Whether they are financial institutions or not, an overwhelming majority of companies consider that CBMs will have a significant impact in the years to come. When asked by Ripple about the benefits they expect from the introduction of this technology, financial institutions ranked improving national competitiveness in the global economy as the most important, just ahead of payment system efficiency.
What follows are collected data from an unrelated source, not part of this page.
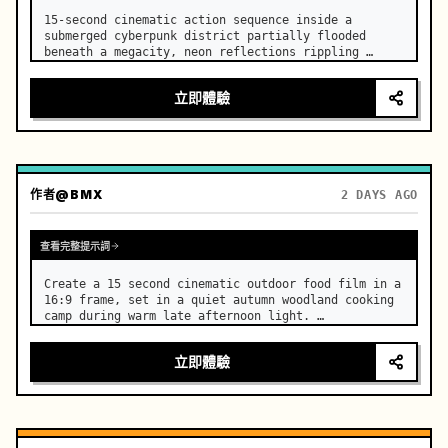
15-second cinematic action sequence inside a 
submerged cyberpunk district partially flooded 
beneath a megacity, neon reflections rippling 
across dark water, giant ventilation fans spinning 
overhead. …
立即體驗
作者
@BMX
2 DAYS AGO
查看完整提示詞
Create a 15 second cinematic outdoor food film in a 
16:9 frame, set in a quiet autumn woodland cooking 
camp during warm late afternoon light. …
立即體驗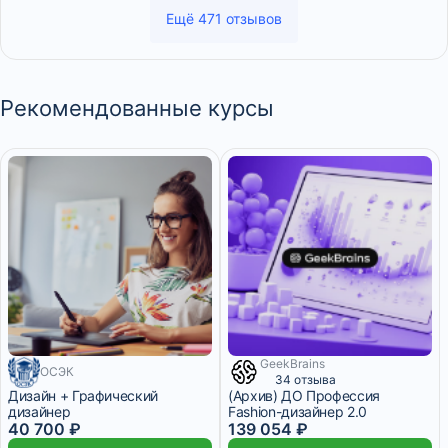
Ещё 471 отзывов
Рекомендованные курсы
GeekBrains
ОСЭК
4 486 ₽/мес
34 отзыва
Дизайн + Графический
(Архив) ДО Профессия
дизайнер
Fashion-дизайнер 2.0
40 700 ₽
139 054 ₽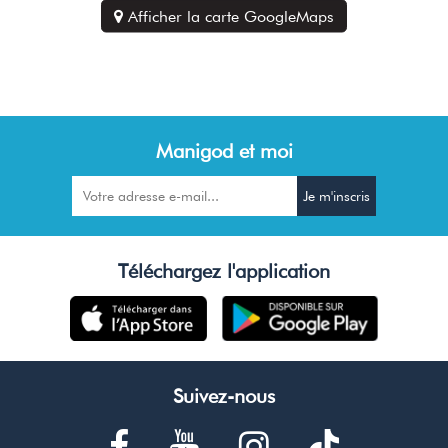
Afficher la carte GoogleMaps
Manigod et moi
Téléchargez l'application
Suivez-nous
Other types of businesses put the efficiency of the payment system in first place, ahead of the strengthening of monetary policy.

The use of cryptos by financial institutions and businesses

According to the survey conducted by Ripple, 76% of financial institutions plan to use cryptos in the next three years. A figure that rises to 71% for other types of businesses. And contrary to popular belief, they are not motivated solely by their speculative aspect. The primary reason they hold crypto-currencies is for payment purposes. They also point to their value in managing their portfolios, especially as a hedge against inflation and other types of assets.

Even more so than for MNBCs, the vast majority of companies and financial institutions surveyed believe that cryptocurrencies will have a significant impact in the near future. The report details the benefits that these companies expect to see with mass adoption of cryptos. At the top two spots is improved inclusiveness and fairness for consumers. This translates into wider access to financial services on terms that are more beneficial to their customers.

What can cryptocurrencies do for business? (Source: Ripple)

What can cryptocurrencies do for business? (Source: Ripple)


Looking at these answers, one wonders what is preventing businesses and financial institutions alike from adopting cryptocurrencies en masse. As always, fraud and scams top the list of barriers to their democratization, ahead of unclear regulations and price volatility. Yet banks would be well advised to get on board. Indeed, 65% of consumers surveyed say they are interested in buying cryptocurrencies directly from them. This figure rises to 81% among the most experienced users.

If you want to know the latest assessment of the French crypto ecosystem, we encourage you to read our summary of the findings of the Adan / KPMG France survey. In this survey, which has just been published, we learn that 8% of French people have already acquired cryptocurrencies, and that 30% are considering taking the plunge. The revolution is underway!